= Beginning of Section =

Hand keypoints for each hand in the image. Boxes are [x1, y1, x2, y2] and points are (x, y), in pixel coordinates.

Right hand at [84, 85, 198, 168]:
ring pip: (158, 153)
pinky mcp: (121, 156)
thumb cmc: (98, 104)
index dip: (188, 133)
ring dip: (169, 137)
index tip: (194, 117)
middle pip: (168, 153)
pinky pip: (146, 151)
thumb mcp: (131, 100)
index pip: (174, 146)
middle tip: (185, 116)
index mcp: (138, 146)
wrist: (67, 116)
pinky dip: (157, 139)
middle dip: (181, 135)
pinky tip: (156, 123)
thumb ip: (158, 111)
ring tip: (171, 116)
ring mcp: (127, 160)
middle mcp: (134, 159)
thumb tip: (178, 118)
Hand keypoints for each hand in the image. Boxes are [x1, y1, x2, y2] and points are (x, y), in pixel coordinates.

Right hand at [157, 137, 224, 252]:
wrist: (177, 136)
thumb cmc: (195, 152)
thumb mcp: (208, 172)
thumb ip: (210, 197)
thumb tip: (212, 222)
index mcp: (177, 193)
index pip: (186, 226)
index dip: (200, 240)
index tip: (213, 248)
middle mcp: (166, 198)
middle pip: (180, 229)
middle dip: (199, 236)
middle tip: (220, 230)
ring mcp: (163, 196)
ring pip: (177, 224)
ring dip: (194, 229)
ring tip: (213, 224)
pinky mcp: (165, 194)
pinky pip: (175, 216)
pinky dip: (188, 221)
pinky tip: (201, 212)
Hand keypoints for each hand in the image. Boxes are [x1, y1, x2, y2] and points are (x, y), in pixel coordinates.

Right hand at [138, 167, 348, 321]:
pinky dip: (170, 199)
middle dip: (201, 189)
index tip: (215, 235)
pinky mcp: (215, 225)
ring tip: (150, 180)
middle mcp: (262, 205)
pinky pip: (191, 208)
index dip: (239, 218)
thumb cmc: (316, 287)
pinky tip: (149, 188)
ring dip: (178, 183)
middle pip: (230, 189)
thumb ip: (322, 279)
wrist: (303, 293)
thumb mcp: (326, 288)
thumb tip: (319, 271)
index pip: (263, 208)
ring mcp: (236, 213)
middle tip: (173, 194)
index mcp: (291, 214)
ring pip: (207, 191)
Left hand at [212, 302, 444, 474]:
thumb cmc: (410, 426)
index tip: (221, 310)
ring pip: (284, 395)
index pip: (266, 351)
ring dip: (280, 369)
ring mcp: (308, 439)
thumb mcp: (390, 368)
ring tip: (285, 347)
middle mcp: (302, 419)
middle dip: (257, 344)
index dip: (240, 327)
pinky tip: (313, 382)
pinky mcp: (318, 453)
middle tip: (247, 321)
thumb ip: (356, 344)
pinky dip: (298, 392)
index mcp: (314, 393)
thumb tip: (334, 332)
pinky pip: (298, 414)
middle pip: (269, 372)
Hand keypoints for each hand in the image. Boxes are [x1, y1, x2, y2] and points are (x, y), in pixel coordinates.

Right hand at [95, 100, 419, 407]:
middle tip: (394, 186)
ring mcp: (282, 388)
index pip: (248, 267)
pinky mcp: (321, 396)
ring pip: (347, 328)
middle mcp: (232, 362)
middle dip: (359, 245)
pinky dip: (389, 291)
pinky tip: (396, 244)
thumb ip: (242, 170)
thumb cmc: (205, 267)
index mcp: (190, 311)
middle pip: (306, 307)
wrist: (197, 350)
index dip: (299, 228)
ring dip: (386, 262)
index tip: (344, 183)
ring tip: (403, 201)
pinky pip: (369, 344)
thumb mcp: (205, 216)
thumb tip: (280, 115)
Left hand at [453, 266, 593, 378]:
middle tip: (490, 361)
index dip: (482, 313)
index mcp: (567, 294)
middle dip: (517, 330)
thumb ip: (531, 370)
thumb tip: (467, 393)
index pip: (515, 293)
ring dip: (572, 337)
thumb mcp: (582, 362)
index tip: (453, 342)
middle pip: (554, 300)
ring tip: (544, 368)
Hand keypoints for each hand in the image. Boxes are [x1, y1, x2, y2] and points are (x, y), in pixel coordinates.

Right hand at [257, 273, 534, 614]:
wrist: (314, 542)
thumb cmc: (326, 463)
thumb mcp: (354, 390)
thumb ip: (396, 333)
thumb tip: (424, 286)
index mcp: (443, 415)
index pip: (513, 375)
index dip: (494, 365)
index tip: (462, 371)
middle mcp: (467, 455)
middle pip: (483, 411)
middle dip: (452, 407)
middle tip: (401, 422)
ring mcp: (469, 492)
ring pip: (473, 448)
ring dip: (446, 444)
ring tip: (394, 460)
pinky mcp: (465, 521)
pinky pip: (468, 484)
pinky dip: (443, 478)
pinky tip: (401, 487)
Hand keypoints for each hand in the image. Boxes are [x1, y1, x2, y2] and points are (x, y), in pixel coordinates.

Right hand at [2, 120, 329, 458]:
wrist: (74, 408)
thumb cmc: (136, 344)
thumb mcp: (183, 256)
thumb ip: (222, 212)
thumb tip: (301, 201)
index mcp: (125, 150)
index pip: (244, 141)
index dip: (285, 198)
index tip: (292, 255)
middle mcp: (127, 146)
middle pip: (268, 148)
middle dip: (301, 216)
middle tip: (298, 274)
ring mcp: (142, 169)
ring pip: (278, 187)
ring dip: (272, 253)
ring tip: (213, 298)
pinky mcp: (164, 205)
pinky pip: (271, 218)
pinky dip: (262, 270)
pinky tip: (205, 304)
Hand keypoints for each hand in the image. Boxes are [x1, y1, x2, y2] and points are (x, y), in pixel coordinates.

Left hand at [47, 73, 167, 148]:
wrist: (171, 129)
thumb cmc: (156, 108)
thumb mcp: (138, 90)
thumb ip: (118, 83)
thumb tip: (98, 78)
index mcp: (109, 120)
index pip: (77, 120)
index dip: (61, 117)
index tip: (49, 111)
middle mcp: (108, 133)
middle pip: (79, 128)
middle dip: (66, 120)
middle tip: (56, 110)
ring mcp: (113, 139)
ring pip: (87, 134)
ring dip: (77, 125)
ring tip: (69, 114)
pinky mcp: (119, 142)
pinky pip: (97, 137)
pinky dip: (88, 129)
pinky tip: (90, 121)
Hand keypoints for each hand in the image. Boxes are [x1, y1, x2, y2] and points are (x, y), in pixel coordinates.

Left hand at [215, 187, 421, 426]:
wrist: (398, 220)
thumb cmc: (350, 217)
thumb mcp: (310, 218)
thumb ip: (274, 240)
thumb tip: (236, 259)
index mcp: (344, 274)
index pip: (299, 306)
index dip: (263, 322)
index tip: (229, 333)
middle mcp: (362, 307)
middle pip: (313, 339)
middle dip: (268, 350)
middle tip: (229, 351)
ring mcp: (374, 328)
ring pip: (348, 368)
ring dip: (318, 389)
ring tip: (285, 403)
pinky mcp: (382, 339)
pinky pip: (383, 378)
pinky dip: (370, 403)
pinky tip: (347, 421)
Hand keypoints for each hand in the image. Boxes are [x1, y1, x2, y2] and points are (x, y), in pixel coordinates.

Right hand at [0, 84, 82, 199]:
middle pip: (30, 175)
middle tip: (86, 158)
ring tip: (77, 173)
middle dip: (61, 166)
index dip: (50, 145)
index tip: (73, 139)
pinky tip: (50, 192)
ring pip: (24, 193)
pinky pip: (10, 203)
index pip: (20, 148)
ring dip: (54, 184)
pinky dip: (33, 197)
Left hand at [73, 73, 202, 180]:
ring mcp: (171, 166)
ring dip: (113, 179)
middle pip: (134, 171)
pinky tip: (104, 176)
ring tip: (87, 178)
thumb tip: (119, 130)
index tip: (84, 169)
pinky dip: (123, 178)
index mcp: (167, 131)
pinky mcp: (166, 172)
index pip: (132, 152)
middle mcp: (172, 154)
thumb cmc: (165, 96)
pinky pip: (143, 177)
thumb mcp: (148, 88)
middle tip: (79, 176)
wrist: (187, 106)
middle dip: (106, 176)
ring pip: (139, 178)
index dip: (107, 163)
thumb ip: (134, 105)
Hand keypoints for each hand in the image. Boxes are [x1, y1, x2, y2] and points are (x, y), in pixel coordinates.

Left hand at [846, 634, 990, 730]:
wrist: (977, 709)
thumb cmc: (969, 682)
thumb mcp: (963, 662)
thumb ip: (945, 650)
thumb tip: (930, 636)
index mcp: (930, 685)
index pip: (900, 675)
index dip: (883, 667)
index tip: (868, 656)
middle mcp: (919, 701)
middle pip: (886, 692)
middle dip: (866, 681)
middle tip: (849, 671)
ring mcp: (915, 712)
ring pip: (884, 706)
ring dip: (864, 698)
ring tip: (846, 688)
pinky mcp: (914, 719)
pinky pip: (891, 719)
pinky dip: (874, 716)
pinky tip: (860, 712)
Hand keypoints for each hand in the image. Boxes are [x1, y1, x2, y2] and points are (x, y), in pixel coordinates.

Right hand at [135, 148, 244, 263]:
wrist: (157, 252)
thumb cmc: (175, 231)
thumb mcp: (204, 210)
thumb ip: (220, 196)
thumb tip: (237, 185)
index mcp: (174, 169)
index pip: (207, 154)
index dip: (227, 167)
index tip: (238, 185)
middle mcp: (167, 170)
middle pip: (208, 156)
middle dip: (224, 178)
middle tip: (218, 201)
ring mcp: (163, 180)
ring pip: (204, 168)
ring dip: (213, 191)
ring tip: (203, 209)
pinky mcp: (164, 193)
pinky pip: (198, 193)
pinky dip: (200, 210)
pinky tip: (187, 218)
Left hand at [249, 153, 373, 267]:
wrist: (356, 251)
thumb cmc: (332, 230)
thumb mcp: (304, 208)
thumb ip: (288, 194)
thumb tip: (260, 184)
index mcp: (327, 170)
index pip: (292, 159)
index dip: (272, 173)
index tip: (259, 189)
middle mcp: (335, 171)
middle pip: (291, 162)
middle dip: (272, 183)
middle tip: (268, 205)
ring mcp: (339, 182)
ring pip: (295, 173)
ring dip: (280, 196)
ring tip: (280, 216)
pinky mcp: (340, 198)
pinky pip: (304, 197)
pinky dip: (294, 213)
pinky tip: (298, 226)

= End of Section =

Your objective => Please give an exact copy of the entries above, from the line with "ring mcp: (171, 166)" down to the line with "index dip: (883, 667)", inclusive, and nothing else.

Solution to the exercise =>
ring mcp: (171, 166)
ring dip: (113, 179)
middle pip: (134, 171)
pinky tip: (104, 176)
ring tip: (87, 178)
thumb tip: (119, 130)
index tip: (84, 169)
pinky dip: (123, 178)
index mcp: (167, 131)
pinky mcp: (166, 172)
index pip: (132, 152)
middle mcp: (172, 154)
thumb cmc: (165, 96)
pinky pip: (143, 177)
thumb mcp: (148, 88)
middle tip: (79, 176)
wrist: (187, 106)
middle dip: (106, 176)
ring pip: (139, 178)
index dip: (107, 163)
thumb ip: (134, 105)
Hand keypoints for each hand in the image. Boxes are [x1, y1, x2, y2] and points are (x, y), in pixel coordinates.

Left hand at [846, 634, 990, 730]:
wrist: (977, 709)
thumb cmc: (969, 682)
thumb mcp: (963, 662)
thumb ip: (945, 650)
thumb tip: (930, 636)
index mcp: (930, 685)
index pip: (900, 675)
index dip: (883, 667)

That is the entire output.